The protest wave last summer started in Istanbul May 31 when police attacked young people occupying Taksim Gezi Park who opposed a government plan to replace it with a shopping mall. The protests soon became mass demonstrations against the Erdogan government, involving more than 2 million people demanding greater democratic and political rights, including for religious and national minorities, women and unions.

Government forces responded with water cannons, tear gas, plastic bullets and assaults, killing nine. More than 8,000 were injured, 104 sustained serious head injuries and 11 lost an eye, mostly from plastic bullets. Erdogan defended the crackdown, slandering the protests as the work of domestic provocateurs and their foreign collaborators.

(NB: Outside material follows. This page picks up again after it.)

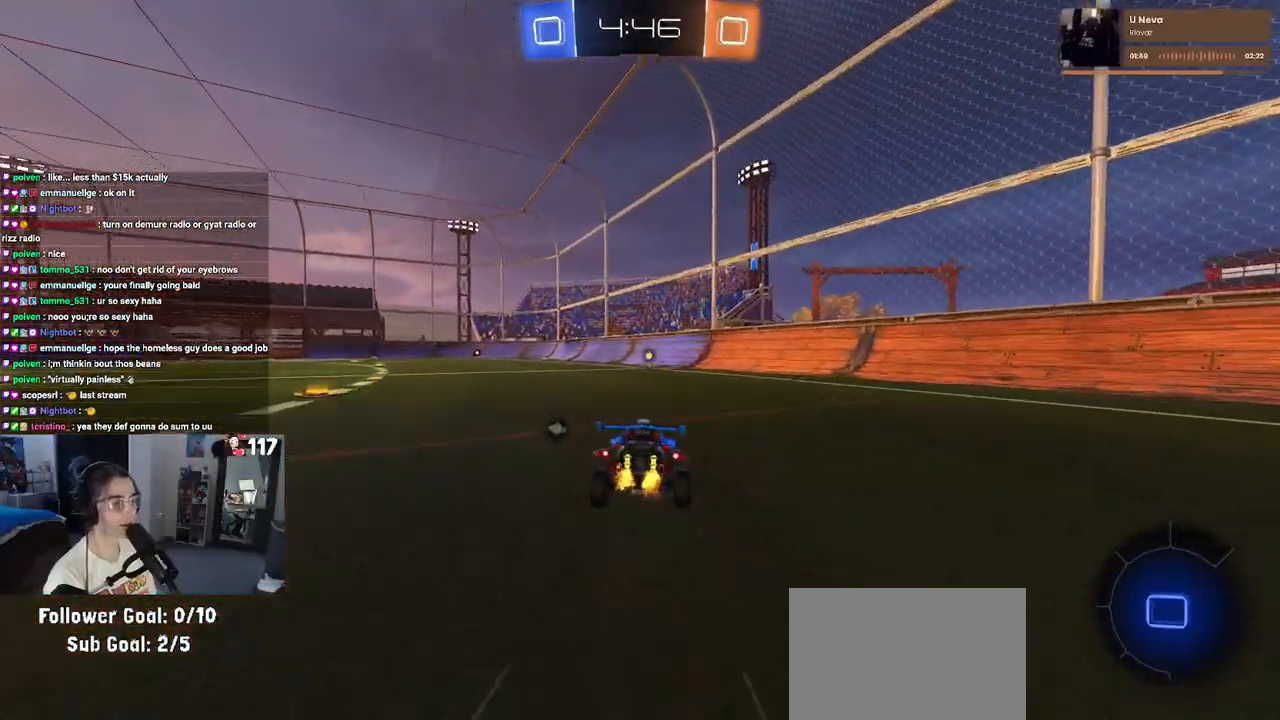
{"buttons": ["R2"], "left_stick": "center", "right_stick": "center", "events": [[183, "TRIANGLE", "down"], [300, "TRIANGLE", "up"], [417, "R1", "up"]]}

Erdogan’s condemnation of “the Dec. 17 coup” refers to arrests of more than 50 charged with corruption, apparently driven by bourgeois opposition to the Erdogan government. Among them were politicians with Erdogan’s ruling Justice and Development Party (AKP), pro-AKP capitalists and sons of three cabinet ministers.

Ministers of the economy, interior and urban development resigned Dec. 25 after the arrest of their sons, who allegedly accepted bribes for awarding government building permits and public contracts. The next day Erdogan replaced seven other ministers.

Also arrested was head of the state-owned Halkbank, who was accused of setting up deals with Iran in violation of U.S.-led international sanctions. An order was put out to arrest Erdogan’s son Bilal on suspicion of paying out bribes, but police refused to do so.

As premier since 2003, Erdogan has led the privatization of large government-owned companies, including in the oil and gas industry, seaports and airports. During his years as prime minister the Turkish economy has grown by up to 9 percent annually. But this “success” rode on a wave of rising debt. Turkey’s trade deficit grew from $16 billion in 2003 to $84 billion in 2012. In the first three weeks of unrest last summer, speculators sold off Turkish stocks and bonds worth more than $1.6 billion.

“There is polarization in the country and a political crisis going into the March 30 elections,” Altan said. “The demonstrations have stopped for now, but the situation is tense.”